The Tigers’ charter bus departs the hotel for Hammond Stadium.
Beneath a partly sunny sky, the state final commences. Jesuit is the home team.
12:50 p.m. (approximately)
An inning after American Heritage takes a 5-4 lead on the strength of a fourth-inning grand slam, Westfall is summoned by coach Miguel Menendez with nobody out and a Patriots runner on first base. Making liberal use of his slider, which features a dastardly dip, Westfall retires the first nine batters he faces, striking out four.
Meantime, Jesuit ties the score in the bottom of the fifth when junior Noah Sheffield — who had reached on an error — scores on designated hitter Zane Pestalozzi’s base hit.
A detection of lightning in the area forces a stoppage in play, just as the Tigers are preparing to bat in the bottom of the seventh inning with the score tied at 5.
Play resumes. Menendez struggles mightily about whether to stick with Westfall after such a lengthy delay. Two nights earlier, in a 3-1 semifinal win against Sebring, Westfall had earned the save with a scoreless 15-pitch final inning.
In the end, Menendez stays with his senior. “We talked about it multiple times, and I probably changed my mind two or three times,” Menendez would say later.
An unsightly half-inning — the top of the eighth — ends with American Heritage totaling three runs off three singles and a walk. The backbreaker: a two-out line-drive single by first baseman Zack Wilson that scores the final two runs.
The Tigers go down quietly in the bottom of the eighth, ending an 8-5 American Heritage triumph. In his longest outing of the season (64 pitches), Westfall gives up three runs on as many hits (all in the eighth) in four innings of work.
“I told him he deserved a better fate,” Menendez says. “And that’s all on me.”
Westfall arrives back at his Wesley Chapel home. After the game, he had hopped in his parents’ white 2017 Honda Pilot SUV and headed north, unable to even drive through a fast-food joint because of the time constraints. He must shower and slip into his tuxedo (Jesuit graduates wear tuxes at their ceremony) in short order.
Commencement exercises at the Straz Center begin in 67 minutes.
7:45 p.m. (approximately)
Westfall arrives at the Straz Center with roughly 15 minutes to spare. His guest list is sprawling: parents Angie and Chris Westfall, his paternal grandparents, maternal grandmother, an uncle, two aunts, two cousins and his 10-year-old brother, Gavin.

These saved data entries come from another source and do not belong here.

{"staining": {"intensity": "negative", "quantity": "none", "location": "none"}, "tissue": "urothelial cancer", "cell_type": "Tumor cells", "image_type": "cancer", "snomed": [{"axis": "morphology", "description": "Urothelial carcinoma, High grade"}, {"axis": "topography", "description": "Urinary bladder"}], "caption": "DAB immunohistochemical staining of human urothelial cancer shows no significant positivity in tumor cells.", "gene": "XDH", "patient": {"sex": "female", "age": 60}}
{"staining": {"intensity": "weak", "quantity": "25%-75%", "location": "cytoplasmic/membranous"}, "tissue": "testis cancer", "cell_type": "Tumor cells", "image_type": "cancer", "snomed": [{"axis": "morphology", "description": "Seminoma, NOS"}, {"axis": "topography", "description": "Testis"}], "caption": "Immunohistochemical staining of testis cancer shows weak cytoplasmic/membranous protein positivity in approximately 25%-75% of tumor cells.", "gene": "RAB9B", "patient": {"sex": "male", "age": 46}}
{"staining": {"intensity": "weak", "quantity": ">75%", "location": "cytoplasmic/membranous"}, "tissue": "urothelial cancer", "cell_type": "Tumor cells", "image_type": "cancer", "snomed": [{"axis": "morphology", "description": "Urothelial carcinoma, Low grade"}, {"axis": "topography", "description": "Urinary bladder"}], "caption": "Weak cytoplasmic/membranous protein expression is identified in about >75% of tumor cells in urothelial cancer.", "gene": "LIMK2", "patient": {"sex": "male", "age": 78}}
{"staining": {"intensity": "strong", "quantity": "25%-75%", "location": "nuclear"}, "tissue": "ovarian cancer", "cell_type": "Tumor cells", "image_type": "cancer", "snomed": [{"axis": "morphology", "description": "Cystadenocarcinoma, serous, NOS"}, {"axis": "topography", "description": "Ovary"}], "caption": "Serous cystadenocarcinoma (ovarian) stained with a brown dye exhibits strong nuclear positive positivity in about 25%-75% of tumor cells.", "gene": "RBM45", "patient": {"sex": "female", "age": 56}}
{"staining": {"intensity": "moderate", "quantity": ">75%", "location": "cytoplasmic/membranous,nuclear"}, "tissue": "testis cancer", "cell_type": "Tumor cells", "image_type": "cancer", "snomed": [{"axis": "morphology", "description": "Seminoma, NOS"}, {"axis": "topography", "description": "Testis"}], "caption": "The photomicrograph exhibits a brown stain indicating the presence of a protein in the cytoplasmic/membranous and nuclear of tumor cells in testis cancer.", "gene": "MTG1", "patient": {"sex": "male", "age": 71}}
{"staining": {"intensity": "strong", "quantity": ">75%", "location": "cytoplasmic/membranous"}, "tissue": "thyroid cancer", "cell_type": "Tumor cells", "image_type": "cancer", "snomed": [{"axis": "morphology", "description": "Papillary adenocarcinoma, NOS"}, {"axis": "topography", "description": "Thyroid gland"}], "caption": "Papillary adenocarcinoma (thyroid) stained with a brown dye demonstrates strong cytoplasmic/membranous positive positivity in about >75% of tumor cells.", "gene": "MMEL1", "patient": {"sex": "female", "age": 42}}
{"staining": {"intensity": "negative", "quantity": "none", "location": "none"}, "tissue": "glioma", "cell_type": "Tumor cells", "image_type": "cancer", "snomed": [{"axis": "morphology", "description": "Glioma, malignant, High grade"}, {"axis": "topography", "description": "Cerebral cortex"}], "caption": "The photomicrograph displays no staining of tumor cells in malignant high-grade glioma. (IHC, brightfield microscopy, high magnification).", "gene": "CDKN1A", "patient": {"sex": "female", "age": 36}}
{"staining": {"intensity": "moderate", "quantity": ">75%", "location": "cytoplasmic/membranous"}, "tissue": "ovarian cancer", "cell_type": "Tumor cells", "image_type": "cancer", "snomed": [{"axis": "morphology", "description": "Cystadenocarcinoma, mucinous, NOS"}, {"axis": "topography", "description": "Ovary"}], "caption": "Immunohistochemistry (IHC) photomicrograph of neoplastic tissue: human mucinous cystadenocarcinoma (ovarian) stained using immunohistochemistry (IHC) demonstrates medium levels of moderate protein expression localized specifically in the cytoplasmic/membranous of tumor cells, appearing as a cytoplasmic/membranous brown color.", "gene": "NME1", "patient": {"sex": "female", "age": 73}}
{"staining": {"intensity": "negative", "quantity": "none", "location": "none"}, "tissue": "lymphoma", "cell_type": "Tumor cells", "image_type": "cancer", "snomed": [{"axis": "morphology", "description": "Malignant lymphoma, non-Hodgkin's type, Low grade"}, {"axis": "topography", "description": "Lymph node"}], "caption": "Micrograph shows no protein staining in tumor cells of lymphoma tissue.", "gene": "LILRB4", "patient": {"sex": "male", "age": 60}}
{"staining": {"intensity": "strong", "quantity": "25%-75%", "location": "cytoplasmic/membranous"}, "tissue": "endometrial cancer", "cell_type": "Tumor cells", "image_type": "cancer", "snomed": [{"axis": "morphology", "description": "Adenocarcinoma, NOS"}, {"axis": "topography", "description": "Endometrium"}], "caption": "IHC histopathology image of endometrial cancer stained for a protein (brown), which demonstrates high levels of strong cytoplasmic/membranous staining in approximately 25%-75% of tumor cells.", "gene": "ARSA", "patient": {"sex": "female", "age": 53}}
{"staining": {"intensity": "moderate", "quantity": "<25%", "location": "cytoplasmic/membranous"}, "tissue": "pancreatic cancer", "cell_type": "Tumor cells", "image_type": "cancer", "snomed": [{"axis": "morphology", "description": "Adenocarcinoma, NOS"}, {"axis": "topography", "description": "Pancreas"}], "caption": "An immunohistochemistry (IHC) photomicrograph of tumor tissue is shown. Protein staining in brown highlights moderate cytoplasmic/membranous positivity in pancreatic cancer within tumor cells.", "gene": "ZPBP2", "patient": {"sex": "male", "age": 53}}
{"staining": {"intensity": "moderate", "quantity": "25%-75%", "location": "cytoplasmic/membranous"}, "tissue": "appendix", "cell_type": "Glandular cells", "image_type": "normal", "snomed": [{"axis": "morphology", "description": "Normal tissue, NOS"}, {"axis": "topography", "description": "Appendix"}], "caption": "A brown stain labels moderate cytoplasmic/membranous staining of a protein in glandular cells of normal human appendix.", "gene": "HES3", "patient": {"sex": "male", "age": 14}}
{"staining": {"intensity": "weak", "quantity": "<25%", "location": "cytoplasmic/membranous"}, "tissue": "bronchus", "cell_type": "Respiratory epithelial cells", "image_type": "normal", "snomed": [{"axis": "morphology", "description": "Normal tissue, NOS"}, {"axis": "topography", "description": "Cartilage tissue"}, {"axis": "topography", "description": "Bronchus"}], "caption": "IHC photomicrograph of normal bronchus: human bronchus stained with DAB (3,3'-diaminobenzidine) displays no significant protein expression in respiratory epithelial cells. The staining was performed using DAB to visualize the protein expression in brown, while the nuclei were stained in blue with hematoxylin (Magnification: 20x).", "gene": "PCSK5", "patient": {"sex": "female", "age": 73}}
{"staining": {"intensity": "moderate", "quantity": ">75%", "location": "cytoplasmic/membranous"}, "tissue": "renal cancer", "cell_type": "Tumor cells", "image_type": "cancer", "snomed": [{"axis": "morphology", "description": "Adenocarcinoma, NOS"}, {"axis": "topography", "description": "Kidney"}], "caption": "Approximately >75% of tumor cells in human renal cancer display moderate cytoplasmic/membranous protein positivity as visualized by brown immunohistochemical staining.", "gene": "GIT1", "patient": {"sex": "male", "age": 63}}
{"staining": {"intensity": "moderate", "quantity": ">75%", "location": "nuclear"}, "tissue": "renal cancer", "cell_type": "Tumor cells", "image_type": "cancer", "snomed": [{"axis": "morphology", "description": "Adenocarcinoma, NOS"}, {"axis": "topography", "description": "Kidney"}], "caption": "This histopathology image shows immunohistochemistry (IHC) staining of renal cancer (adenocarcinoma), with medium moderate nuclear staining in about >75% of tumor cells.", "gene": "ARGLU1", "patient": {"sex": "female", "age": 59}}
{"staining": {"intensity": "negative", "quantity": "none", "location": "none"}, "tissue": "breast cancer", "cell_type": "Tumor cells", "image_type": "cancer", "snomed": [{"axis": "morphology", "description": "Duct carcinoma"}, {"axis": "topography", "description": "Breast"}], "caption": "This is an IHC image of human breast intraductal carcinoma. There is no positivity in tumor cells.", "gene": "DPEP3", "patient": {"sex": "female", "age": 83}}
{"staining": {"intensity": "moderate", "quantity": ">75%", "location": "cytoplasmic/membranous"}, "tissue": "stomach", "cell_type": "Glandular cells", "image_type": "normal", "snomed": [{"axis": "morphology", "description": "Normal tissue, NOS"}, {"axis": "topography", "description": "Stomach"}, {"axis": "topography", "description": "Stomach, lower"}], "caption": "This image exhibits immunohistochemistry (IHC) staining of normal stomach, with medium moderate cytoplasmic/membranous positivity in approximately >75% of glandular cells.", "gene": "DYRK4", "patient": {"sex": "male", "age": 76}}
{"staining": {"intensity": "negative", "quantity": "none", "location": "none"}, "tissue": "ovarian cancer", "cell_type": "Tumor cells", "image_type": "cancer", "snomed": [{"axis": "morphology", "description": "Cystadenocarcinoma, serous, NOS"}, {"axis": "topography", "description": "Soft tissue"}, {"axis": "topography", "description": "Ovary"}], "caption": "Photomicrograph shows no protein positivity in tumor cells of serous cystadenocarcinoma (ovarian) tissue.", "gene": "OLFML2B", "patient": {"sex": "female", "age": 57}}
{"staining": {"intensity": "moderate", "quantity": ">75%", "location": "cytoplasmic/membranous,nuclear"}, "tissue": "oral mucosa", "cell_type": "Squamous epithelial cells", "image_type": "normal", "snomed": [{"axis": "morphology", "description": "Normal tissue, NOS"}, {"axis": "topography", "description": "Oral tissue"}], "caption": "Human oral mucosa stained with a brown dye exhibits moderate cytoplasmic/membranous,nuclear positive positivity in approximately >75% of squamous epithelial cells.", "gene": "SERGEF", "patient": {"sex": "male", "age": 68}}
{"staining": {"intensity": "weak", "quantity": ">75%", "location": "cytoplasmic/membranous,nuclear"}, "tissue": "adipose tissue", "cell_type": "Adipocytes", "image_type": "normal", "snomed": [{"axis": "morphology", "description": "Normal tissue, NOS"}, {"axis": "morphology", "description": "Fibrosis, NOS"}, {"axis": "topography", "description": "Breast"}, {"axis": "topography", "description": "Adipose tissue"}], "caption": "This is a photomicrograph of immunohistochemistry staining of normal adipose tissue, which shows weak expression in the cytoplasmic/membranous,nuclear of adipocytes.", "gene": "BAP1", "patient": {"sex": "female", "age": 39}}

“I wasn’t the last of the baseball guys there,” he said, “so it wasn’t too bad.”
Westfall walks across the stage, receives his diploma and gets his photo taken with the Rev. Richard Hermes, Jesuit’s longtime school president.
With that, a day Westfall describes as “very bittersweet” reaches its benediction.
“You know, it’s the end of my high school career,” he says by phone roughly an hour later.
“We had a great run. Obviously, it came up a little short, and it’s really sad now knowing that I’m not going to be able to play with my guys anymore. I love this team, and we’ve been through a lot, so it’s definitely sad. But at the same time, I’m happy we made the run we did.
“My baseball season ended the same day my academic year ended, so it’s kind of a coming-full-circle moment.”